> _Excerpted passage_:
Dominik Koll (born 24 December 1984) is an Austrian former swimmer, who specialized in freestyle events. He is a two-time Olympian, a 41-time national titleholder, and a 5-time long and short course Austrian record holder. Koll is a member of the swimming team for SK VÖEST Linz. He won a bronze medal, as a member of the Austrian swimming team, at the 2008 European Championships in Eindhoven, Netherlands. Koll is one of few LGBT Olympians to come out as gay.

Swimming career
Koll made his Olympic debut at the 2004 Summer Olympics in Athens, competing in the men's 200 m freestyle. Koll cruised to fourth place in his heat and twenty-fifth overall by 0.53 of a second behind Latvia's Romāns Miloslavskis in 1:51.36.

Four years after competing in his first Olympics, Koll qualified for his second Austrian team at the 2008 Summer Olympics in Beijing. As a 23-year old, he swam a FINA A-cut time of 1:48.21 at the European Championships in Eindhoven, Netherlands. At the 2008 Summer Olympics in Beijing, Koll set a new Austrian mark in the 200 m freestyle and recorded the sixteenth fastest time of 1:47.81 on the second night of preliminaries to secure the final spot in the semifinals. The following morning, Koll failed to qualify for the final, as he finished his semifinal run with a fourth-slowest time of 1:47.87, just 0.06 of a second off his record from the preliminaries.

> _Information supplied_:
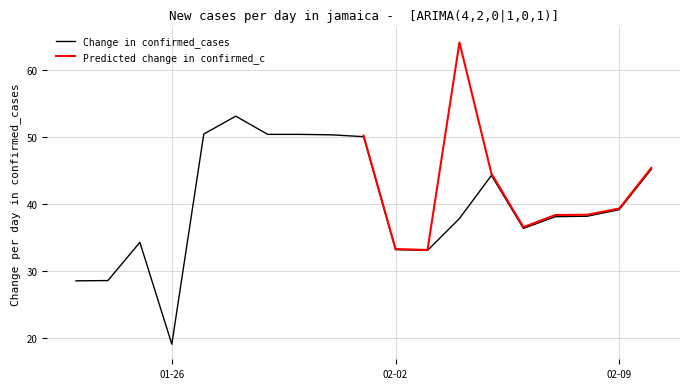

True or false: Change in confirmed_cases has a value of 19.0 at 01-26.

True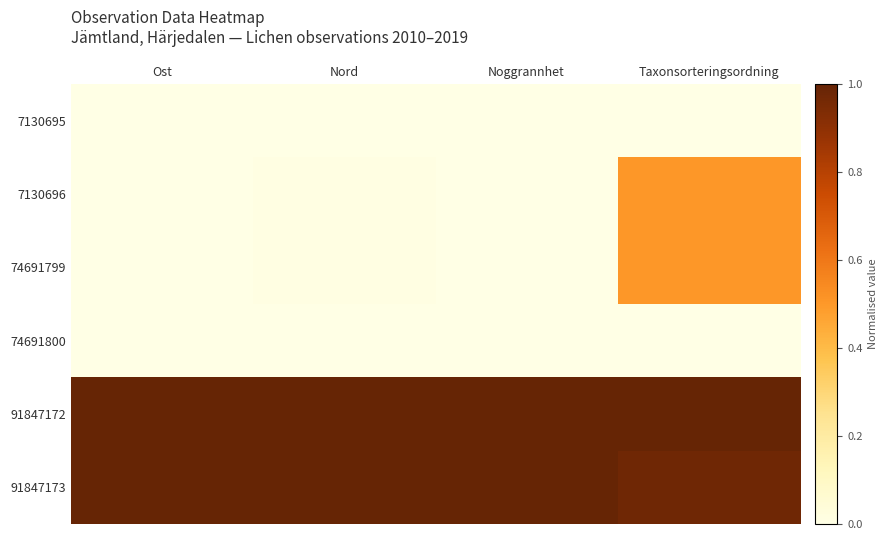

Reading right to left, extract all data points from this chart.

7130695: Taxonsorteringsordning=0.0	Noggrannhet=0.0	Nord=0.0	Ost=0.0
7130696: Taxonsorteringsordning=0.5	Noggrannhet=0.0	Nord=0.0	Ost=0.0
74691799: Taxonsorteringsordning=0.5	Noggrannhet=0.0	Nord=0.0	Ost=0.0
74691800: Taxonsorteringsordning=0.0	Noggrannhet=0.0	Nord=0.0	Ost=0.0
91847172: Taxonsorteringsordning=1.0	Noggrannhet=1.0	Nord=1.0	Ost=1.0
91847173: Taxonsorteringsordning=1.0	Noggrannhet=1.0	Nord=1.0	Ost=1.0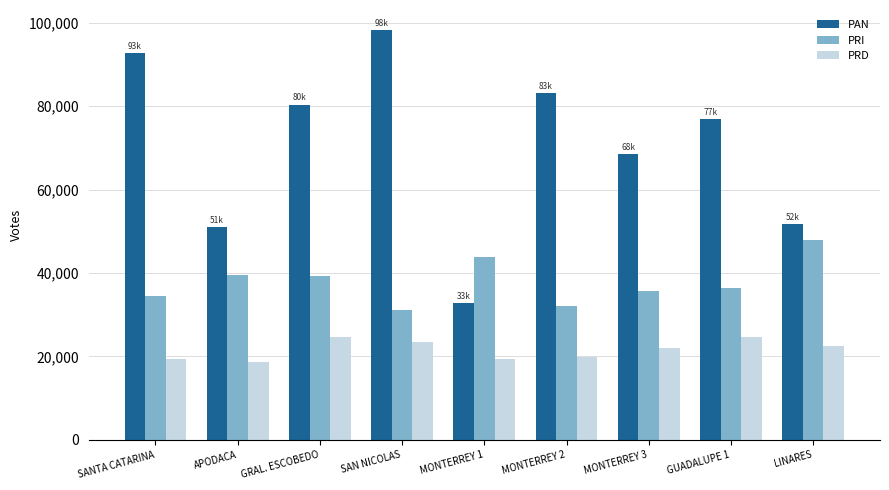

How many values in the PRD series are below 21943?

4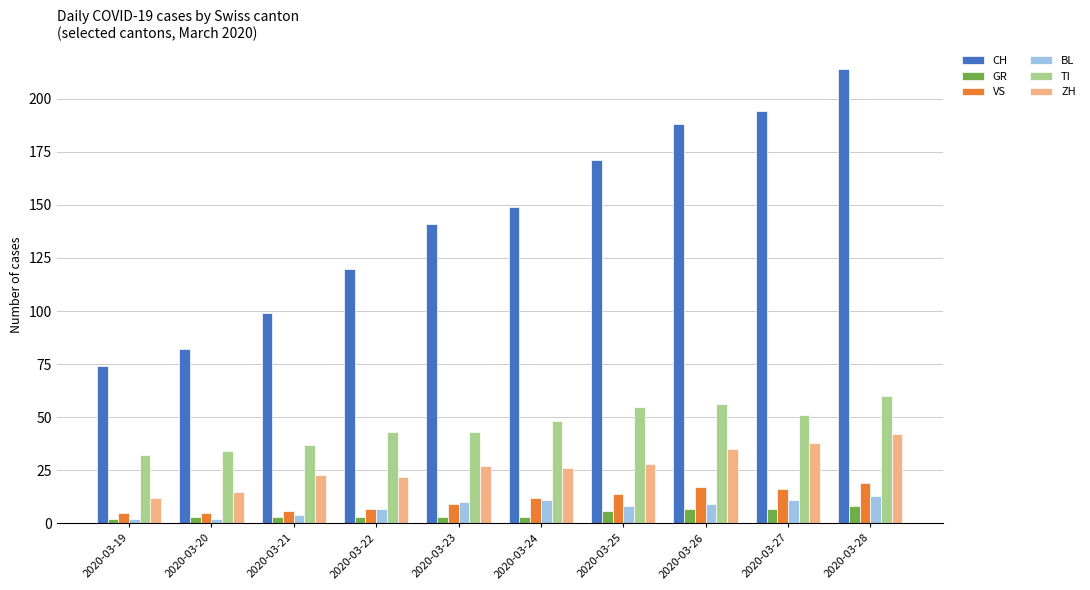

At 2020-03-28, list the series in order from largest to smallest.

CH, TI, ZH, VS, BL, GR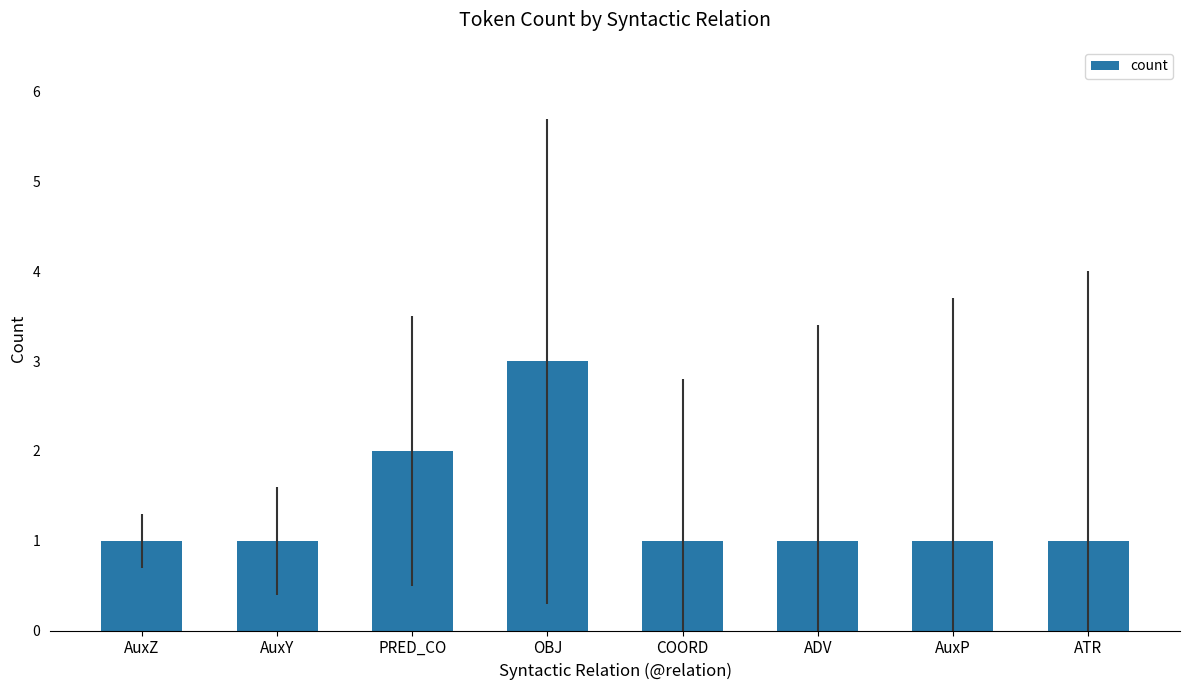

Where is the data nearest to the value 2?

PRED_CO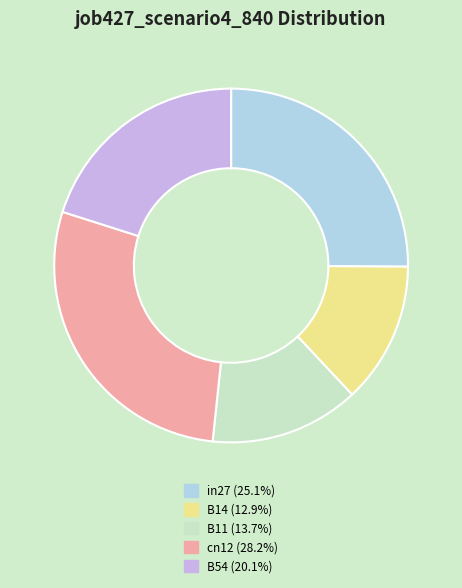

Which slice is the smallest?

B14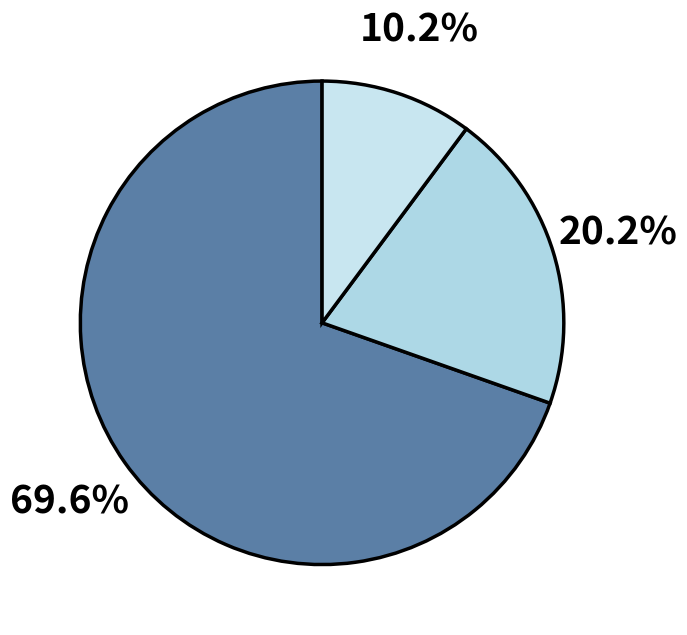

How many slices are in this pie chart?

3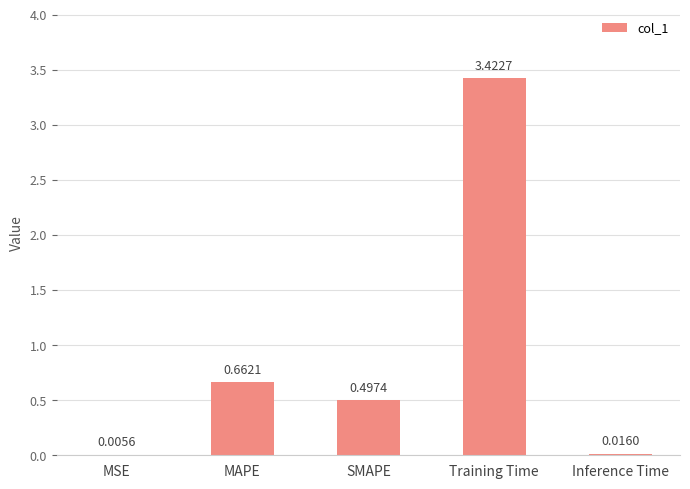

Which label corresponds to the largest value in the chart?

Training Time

> _Tasks_:
(A) Name every city mentioned in the Dominik Koll article.
(B) Answer these questions from the Dominik Koll article, one per line:
(i) Which swimming team is Koll a member of?
(ii) In which event did he compete at the 2004 Summer Olympics?
(iii) What time did he finish his semifinal run with at the 2008 Summer Olympics?
(C) Reproduce a passage from the Dominik Koll article word for word, beginning at the words "Dominik Koll (born" and stopping after "out as gay.".

> _Responses by task_:
(A) Eindhoven, Athens, Beijing

(B)
(i) SK VÖEST Linz
(ii) The men's 200 m freestyle
(iii) 1:47.87

(C)
Dominik Koll (born 24 December 1984) is an Austrian former swimmer, who specialized in freestyle events. He is a two-time Olympian, a 41-time national titleholder, and a 5-time long and short course Austrian record holder. Koll is a member of the swimming team for SK VÖEST Linz. He won a bronze medal, as a member of the Austrian swimming team, at the 2008 European Championships in Eindhoven, Netherlands. Koll is one of few LGBT Olympians to come out as gay.